Quatre grandes modifications ont alors été apportées :
Afin expliciter l’enchaînement logique des écrans/mécaniques et pour que le joueur suive facilement les changements de localisation dans le fil narratif tout en différenciant les lieux purement fictifs des lieux qu’il peut visiter, des écrans de transition sont ajoutés.
Ajout d’un rappel de la dernière réplique du pnj sur l’écran de choix de réponse pour que l’utilisateur sache toujours à quoi il répond.
Ajout d’un “indice” aux mini-jeux et énigmes pour motiver le joueur bloqué à continuer, transformant ainsi un point de friction potentiel en un levier de remotivation pour favoriser la rétention.
Ajout d’un onglet “i” afin de transmettre des informations plus factuelles afin d’apporter du contexte aux joueurs qui en voudraient, sans entacher leur immersion.
Développement & intégration
Le jeu a été développé avec les technologies du web (html, CSS, JS, jquery, Json). Le tout est embarqué dans une WebView Android et exportée en APK pour une diffusion sur le Play Store.

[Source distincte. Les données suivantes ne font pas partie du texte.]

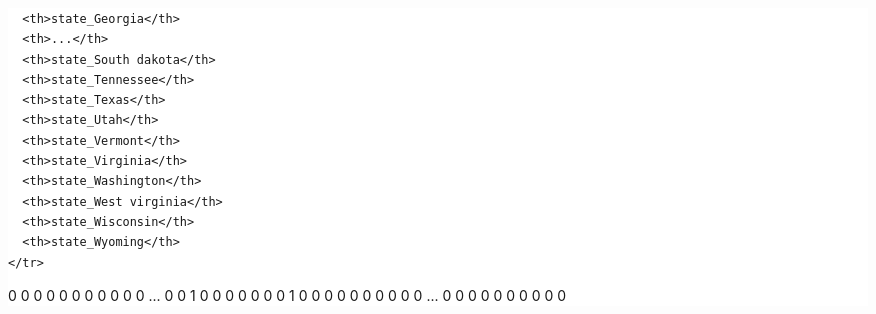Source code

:       <th>state_Georgia</th>
      <th>...</th>
      <th>state_South dakota</th>
      <th>state_Tennessee</th>
      <th>state_Texas</th>
      <th>state_Utah</th>
      <th>state_Vermont</th>
      <th>state_Virginia</th>
      <th>state_Washington</th>
      <th>state_West virginia</th>
      <th>state_Wisconsin</th>
      <th>state_Wyoming</th>
    </tr>
  </thead>
  <tbody>
    <tr>
      <th>0</th>
      <td>0</td>
      <td>0</td>
      <td>0</td>
      <td>0</td>
      <td>0</td>
      <td>0</td>
      <td>0</td>
      <td>0</td>
      <td>0</td>
      <td>0</td>
      <td>...</td>
      <td>0</td>
      <td>0</td>
      <td>1</td>
      <td>0</td>
      <td>0</td>
      <td>0</td>
      <td>0</td>
      <td>0</td>
      <td>0</td>
      <td>0</td>
    </tr>
    <tr>
      <th>1</th>
      <td>0</td>
      <td>0</td>
      <td>0</td>
      <td>0</td>
      <td>0</td>
      <td>0</td>
      <td>0</td>
      <td>0</td>
      <td>0</td>
      <td>0</td>
      <td>...</td>
      <td>0</td>
      <td>0</td>
      <td>0</td>
      <td>0</td>
      <td>0</td>
      <td>0</td>
      <td>0</td>
      <td>0</td>
      <td>0</td>
      <td>0</td>
    </tr>
    <tr>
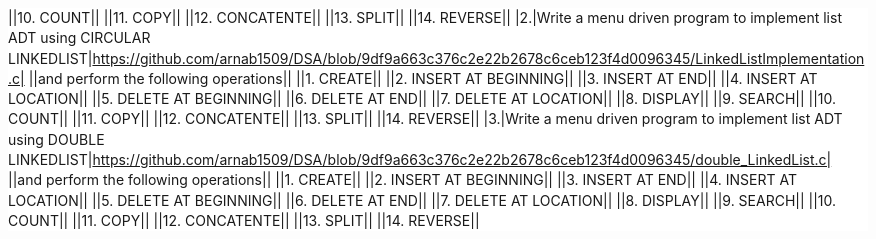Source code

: ||10. COUNT||
||11. COPY||
||12. CONCATENTE||
||13. SPLIT||
||14. REVERSE||
|2.|Write a menu driven program to implement list ADT using CIRCULAR LINKEDLIST|https://github.com/arnab1509/DSA/blob/9df9a663c376c2e22b2678c6ceb123f4d0096345/LinkedListImplementation.c|
||and perform the following operations||
||1. CREATE||
||2. INSERT AT BEGINNING||
||3. INSERT AT END||
||4. INSERT AT LOCATION||
||5. DELETE AT BEGINNING||
||6. DELETE AT END||
||7. DELETE AT LOCATION||
||8. DISPLAY||
||9. SEARCH||
||10. COUNT||
||11. COPY||
||12. CONCATENTE||
||13. SPLIT||
||14. REVERSE||
|3.|Write a menu driven program to implement list ADT using DOUBLE LINKEDLIST|https://github.com/arnab1509/DSA/blob/9df9a663c376c2e22b2678c6ceb123f4d0096345/double_LinkedList.c|
||and perform the following operations||
||1. CREATE||
||2. INSERT AT BEGINNING||
||3. INSERT AT END||
||4. INSERT AT LOCATION||
||5. DELETE AT BEGINNING||
||6. DELETE AT END||
||7. DELETE AT LOCATION||
||8. DISPLAY||
||9. SEARCH||
||10. COUNT||
||11. COPY||
||12. CONCATENTE||
||13. SPLIT||
||14. REVERSE||
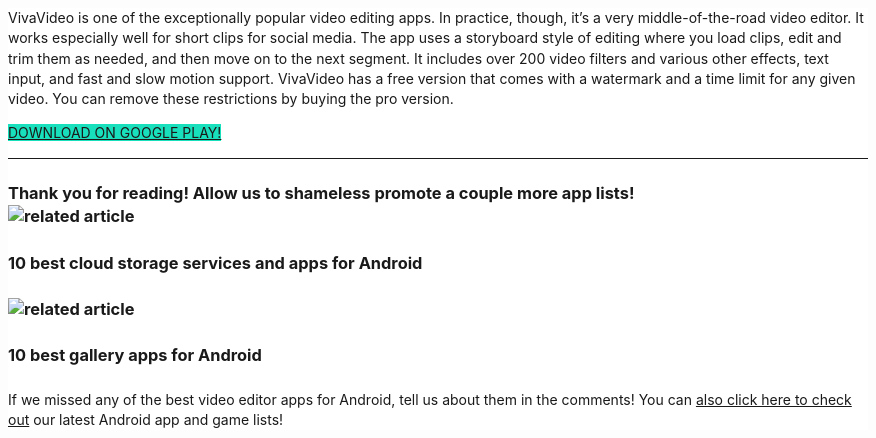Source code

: <p>VivaVideo is one of the exceptionally popular video editing apps. In practice, though, it&#8217;s a very middle-of-the-road video editor. It works especially well for short clips for social media. The app uses a storyboard style of editing where you load clips, edit and trim them as needed, and then move on to the next segment. It includes over 200 video filters and various other effects, text input, and fast and slow motion support. VivaVideo has a free version that comes with a watermark and a time limit for any given video. You can remove these restrictions by buying the pro version.</p>
<div class="aa_custom_button_wrapp center"><a class="aa_button cbs_button add-active fasc-alignment-center center" style="background-color: #18e0bd;" target="_blank" rel="noopener noreferrer" href="http://andauth.co/smSHBU">DOWNLOAD ON GOOGLE PLAY!</a></div>
<div class="video-container">
<div class="youtube-player"><iframe style="position: absolute;" width="100%" height="100%" src="https://www.youtube.com/embed/n5ikI2Fqpos?autoplay=0&amp;autohide=2border=0&amp;wmode=opaque&amp;enablejsapi=1rel=0&amp;controls=1&amp;showinfo=1" allowfullscreen frameborder="0"></iframe></div>
</div>
<hr>
<h3><div class="related_articles_shortcode shortcodes_wrapper clearfix"><div class="shortcodes-header"><div class="shortcodes-title">Thank you for reading! Allow us to shameless promote a couple more app lists!</div></div><div class="related_articles_wrapper"><div class="related_article_list clearfix"><div class="related_article_item"><a class="overlay-link" id="overlay-link-bypass" href="https://www.androidauthority.com/best-cloud-storage-apps-for-android-657338/" title="10 best cloud storage services and apps for Android"></a><div class="ra-image" style="background-image: url(https://cdn57.androidauthority.net/wp-content/uploads/2016/09/Google-Photos-Logo.jpg); "><img class="hidden" src="https://cdn57.androidauthority.net/wp-content/uploads/2016/09/Google-Photos-Logo.jpg" alt="related article"></div><h4 class="ra-title">10 best cloud storage services and apps for Android</h4></div><div class="related_article_item"><a class="overlay-link" id="overlay-link-bypass" href="https://www.androidauthority.com/best-gallery-apps-android-687764/" title="10 best gallery apps for Android"></a><div class="ra-image" style="background-image: url(https://cdn57.androidauthority.net/wp-content/uploads/2015/06/google-photos-2.jpg); "><img class="hidden" src="https://cdn57.androidauthority.net/wp-content/uploads/2015/06/google-photos-2.jpg" alt="related article"></div><h4 class="ra-title">10 best gallery apps for Android</h4></div></div></div></div></h3>
<p>If we missed any of the best video editor apps for Android, tell us about them in the comments! You can <a href="https://www.androidauthority.com/apps/">also click here to check out</a> our latest Android app and game lists!</body></html></p>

L’architecture repose sur une séparation des données et de la gestion de l’affichage. Chaque écran est généré par un script qui récupère le contenu correspondant à l’avancé du joueur pour l’afficher. Un script maître d’orchestre lance les scripts correspondant au type d’écran à afficher selon l’avancé de l’histoire. L’avancé du joueur est conservé sur le stockage local du navigateur, ce qui permet au joueur de retrouver son avancée même s’il est interrompu.
Pour visiter Montbéliard à distance, API Google Maps avec l’affichage Street View est intégré à l’application. Chaque énigme est associée à des coordonnées réelles, affichées à la fois comme carte et comme panorama à 360°, permettant de repérer les mêmes indices visuels qu’en se rendant physiquement sur place.
Résultat et retours d’expérience
Mysteriard a été publié sur le Play Store et présenté au public lors d’un événement à la médiathèque de Montbéliard, où une activité énigme a été proposée comme introduction/prequel au jeu aux visiteurs, une occasion de confronter le projet à un public réel.
Ce projet reflète bien ce que signifie concevoir une expérience de bout en bout : poser un objectif clair, le traduire en mécaniques de jeu cohérentes, tester ces choix avec de vrais utilisateurs, rebondir sur les résultats des tests, puis le développer techniquement jusqu’à la publication.